Transcribed page contents

▬▬▬

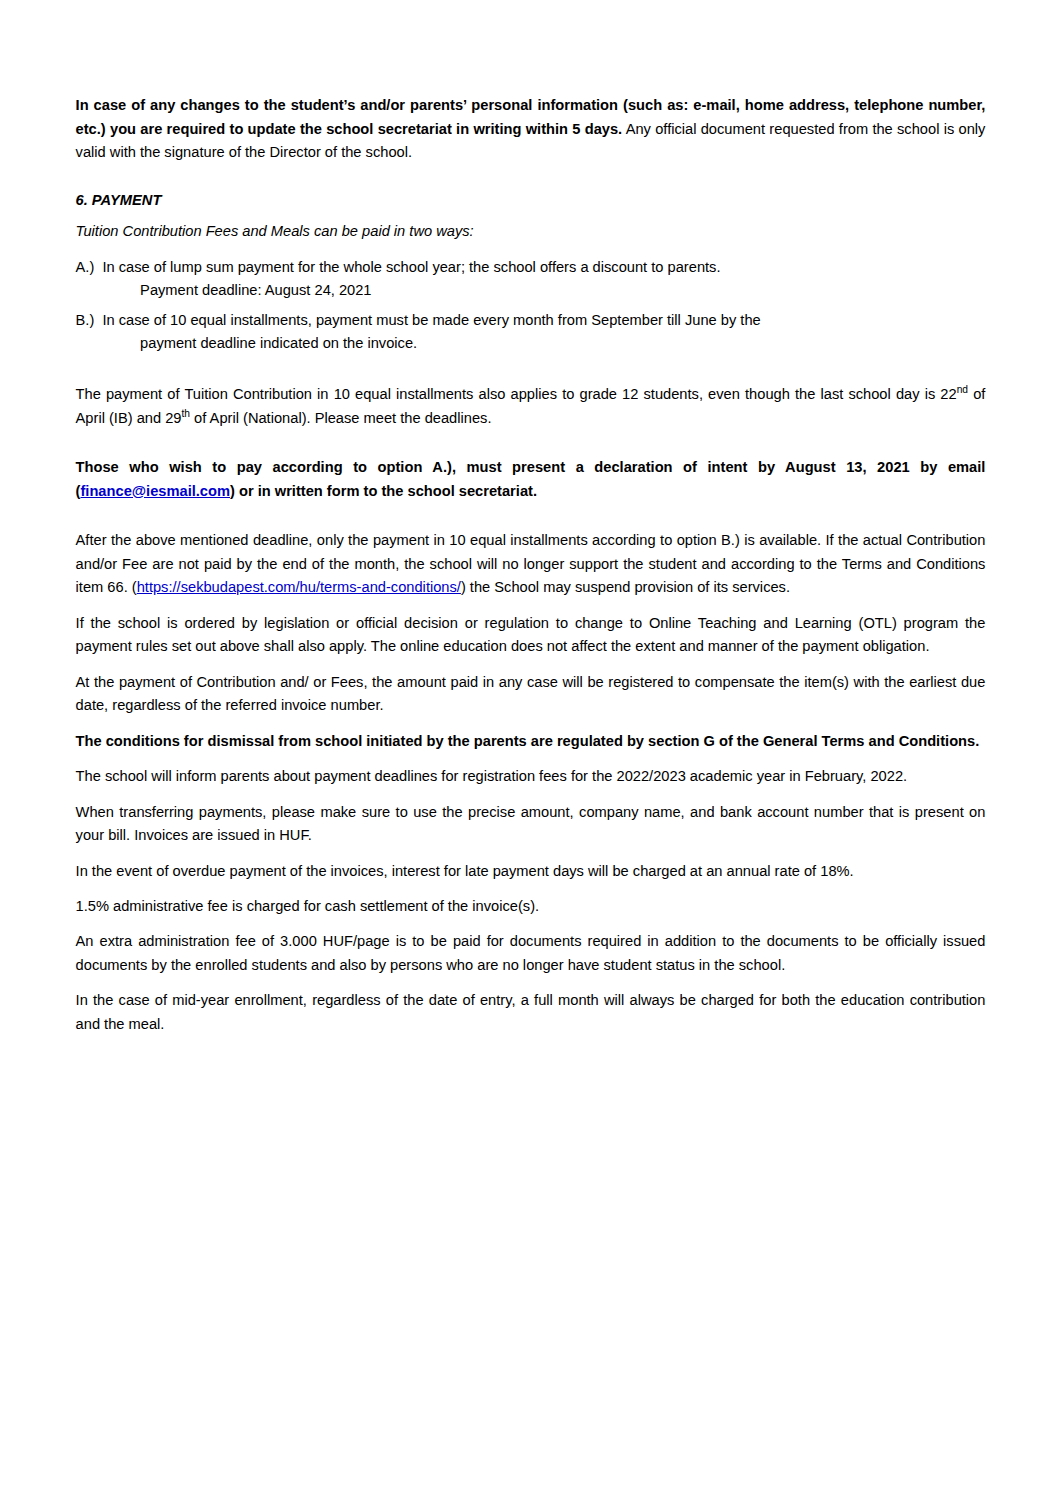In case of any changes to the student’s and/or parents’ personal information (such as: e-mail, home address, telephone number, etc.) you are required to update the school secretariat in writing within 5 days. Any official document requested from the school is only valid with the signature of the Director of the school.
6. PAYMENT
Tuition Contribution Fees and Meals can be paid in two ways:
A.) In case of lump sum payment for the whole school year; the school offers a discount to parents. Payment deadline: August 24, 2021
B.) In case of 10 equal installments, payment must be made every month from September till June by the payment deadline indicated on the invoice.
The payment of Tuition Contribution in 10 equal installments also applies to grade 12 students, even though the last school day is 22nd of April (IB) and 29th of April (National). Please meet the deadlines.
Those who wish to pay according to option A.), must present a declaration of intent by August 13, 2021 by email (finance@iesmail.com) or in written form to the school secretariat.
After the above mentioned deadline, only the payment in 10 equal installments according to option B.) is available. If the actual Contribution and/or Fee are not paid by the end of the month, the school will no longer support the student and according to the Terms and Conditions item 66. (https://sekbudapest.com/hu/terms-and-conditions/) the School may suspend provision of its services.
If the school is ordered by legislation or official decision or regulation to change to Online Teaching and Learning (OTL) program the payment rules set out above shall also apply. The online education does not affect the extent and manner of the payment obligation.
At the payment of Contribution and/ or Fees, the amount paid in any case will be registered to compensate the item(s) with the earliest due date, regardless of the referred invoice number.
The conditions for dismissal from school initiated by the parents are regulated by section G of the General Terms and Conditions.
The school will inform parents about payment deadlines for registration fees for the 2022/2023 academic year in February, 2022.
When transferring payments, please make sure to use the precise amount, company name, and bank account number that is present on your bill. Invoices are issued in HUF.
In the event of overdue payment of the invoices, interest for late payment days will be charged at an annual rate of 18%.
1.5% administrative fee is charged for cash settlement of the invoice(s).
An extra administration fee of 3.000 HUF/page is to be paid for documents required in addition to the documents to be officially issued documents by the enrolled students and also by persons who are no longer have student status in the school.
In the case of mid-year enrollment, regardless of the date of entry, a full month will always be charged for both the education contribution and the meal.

▬▬▬

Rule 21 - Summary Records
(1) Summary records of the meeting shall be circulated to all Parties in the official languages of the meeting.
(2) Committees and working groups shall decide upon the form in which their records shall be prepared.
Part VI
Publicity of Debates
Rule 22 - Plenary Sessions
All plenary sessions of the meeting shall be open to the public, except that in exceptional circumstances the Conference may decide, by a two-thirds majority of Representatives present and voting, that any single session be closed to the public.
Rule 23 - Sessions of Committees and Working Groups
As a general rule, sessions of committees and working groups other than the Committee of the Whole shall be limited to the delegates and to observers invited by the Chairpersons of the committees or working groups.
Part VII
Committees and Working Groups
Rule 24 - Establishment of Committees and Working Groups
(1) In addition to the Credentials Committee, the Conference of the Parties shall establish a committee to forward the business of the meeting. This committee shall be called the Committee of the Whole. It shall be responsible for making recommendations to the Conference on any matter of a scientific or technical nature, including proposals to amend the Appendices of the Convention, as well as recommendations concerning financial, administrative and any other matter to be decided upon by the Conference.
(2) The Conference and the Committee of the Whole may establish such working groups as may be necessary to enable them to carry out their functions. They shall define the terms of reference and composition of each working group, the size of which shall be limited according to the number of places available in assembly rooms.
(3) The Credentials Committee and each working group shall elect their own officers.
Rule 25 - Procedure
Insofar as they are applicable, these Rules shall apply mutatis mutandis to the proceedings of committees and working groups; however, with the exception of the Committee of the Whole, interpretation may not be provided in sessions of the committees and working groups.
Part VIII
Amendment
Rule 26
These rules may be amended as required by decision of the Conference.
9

▬▬▬

▸ **ABOUT THIS EXERCISE**
Give the number of lines in the data that contain the string "Tuition", and nothing else.

▸ **RESPONSE BELOW**
2